Dear Professor Foskett
I am writing to record my surprise and dismay at proposals to close the Centre for Professional Ethics at Keele (PEAK), and to ask you to reconsider most carefully.
This Centre is arguably the leading centre for applied and practical ethics in the United Kingdom, with an outstanding international reputation. Only the centres at Oxford and Manchester come close. Neither of those centres have either the breadth of research areas within applied ethics, or the reputation for disinterested and open-minded scholarship, for which PEAK is famous. And neither of those centres have the track record of research funding, publication in volume and quality, training of healthcare professionals and philosophers at Master’s level, innovation in pedagogy and programme design, or concentration of young and mid-career scholars of quality and ambition.

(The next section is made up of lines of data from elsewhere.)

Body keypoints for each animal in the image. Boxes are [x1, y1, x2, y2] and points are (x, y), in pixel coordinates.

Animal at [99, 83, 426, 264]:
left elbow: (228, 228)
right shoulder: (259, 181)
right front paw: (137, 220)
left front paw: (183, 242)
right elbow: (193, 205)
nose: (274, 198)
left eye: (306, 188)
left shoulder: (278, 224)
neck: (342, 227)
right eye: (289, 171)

All of this has been achieved with considerable effort, very largely due to external funding – unlike almost any other philosophy-based research group in the UK – and requiring enormous effort, commitment and flexibility on the part of its staff. The energy and sacrifices they have made in terms of travelling the country bringing ethics education and training to users, instead of expecting the users to come to them, has been second to none, and must have imposed considerable strain on staff and their family lives over the years.

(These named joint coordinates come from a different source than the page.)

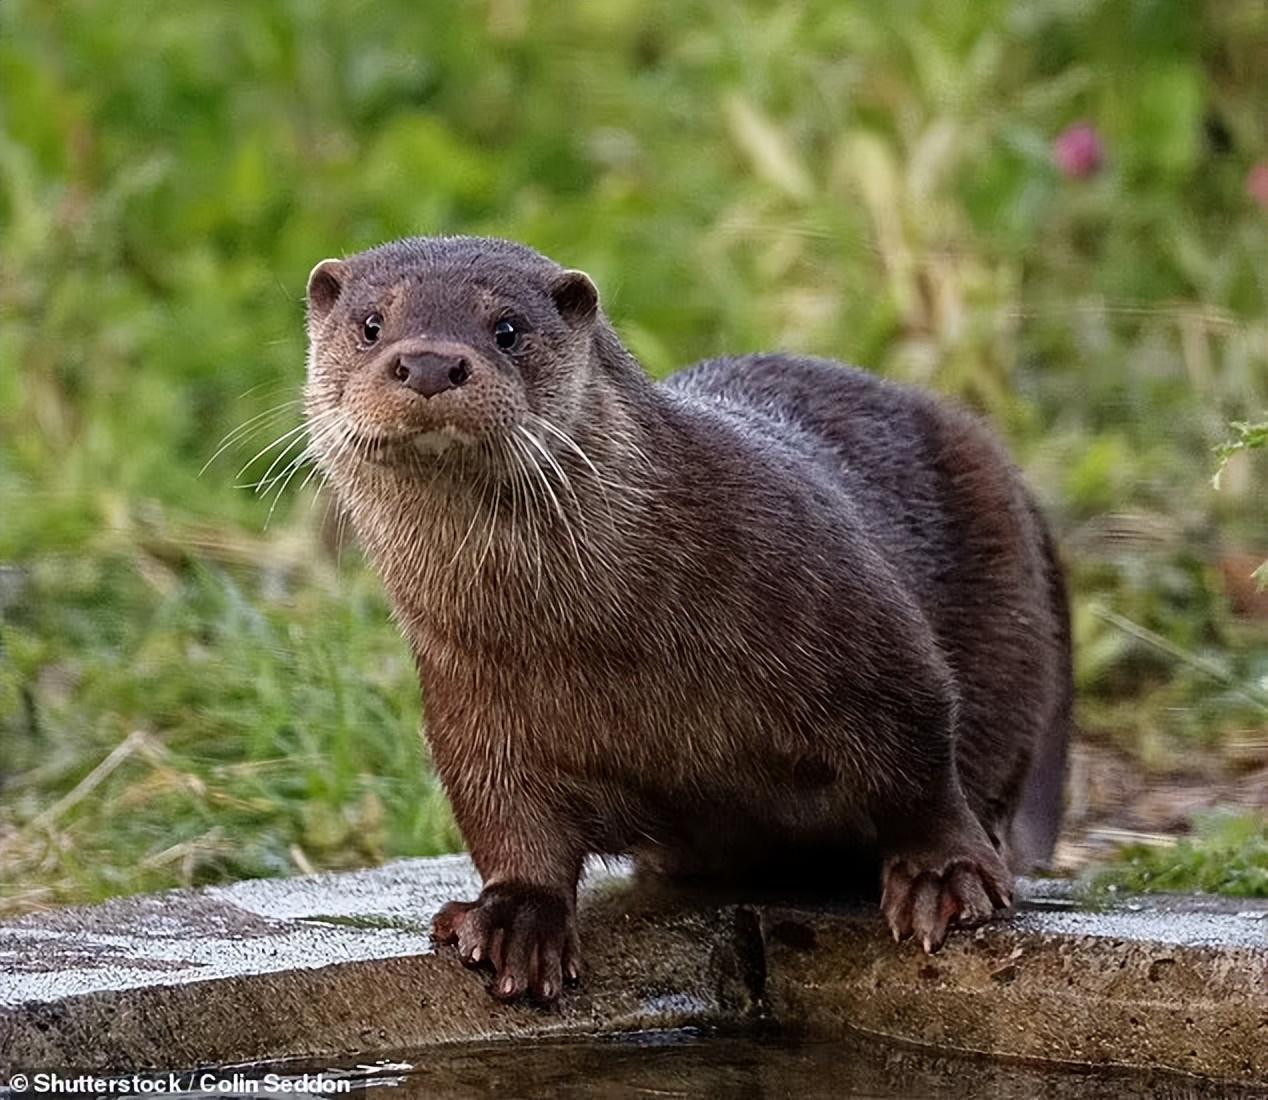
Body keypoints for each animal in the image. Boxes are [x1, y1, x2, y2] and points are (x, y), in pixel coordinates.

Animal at [304, 234, 1070, 1003]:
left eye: (508, 329)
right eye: (371, 324)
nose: (431, 362)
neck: (608, 637)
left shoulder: (855, 621)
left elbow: (919, 750)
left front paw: (941, 873)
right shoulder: (469, 698)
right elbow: (506, 819)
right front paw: (515, 918)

To consider closing the Centre now shows that the University sets all of this quality, energy, and loyalty at practically nothing. It communicates a grim message to your other staff, who must by now be wondering what loyalty they can expect from their employer, and what promises they can actually take at face value. If a Centre which has done everything asked of it by the University, and more, can still face closure, then it is a sad day for Keele, and the university sector in the United Kingdom.
I must also record that to close this Centre would be disastrous for the field of applied ethics in the United Kingdom. But I do not expect that argument to hold any great interest for you, as it is your university’s interests which are your concern, quite properly.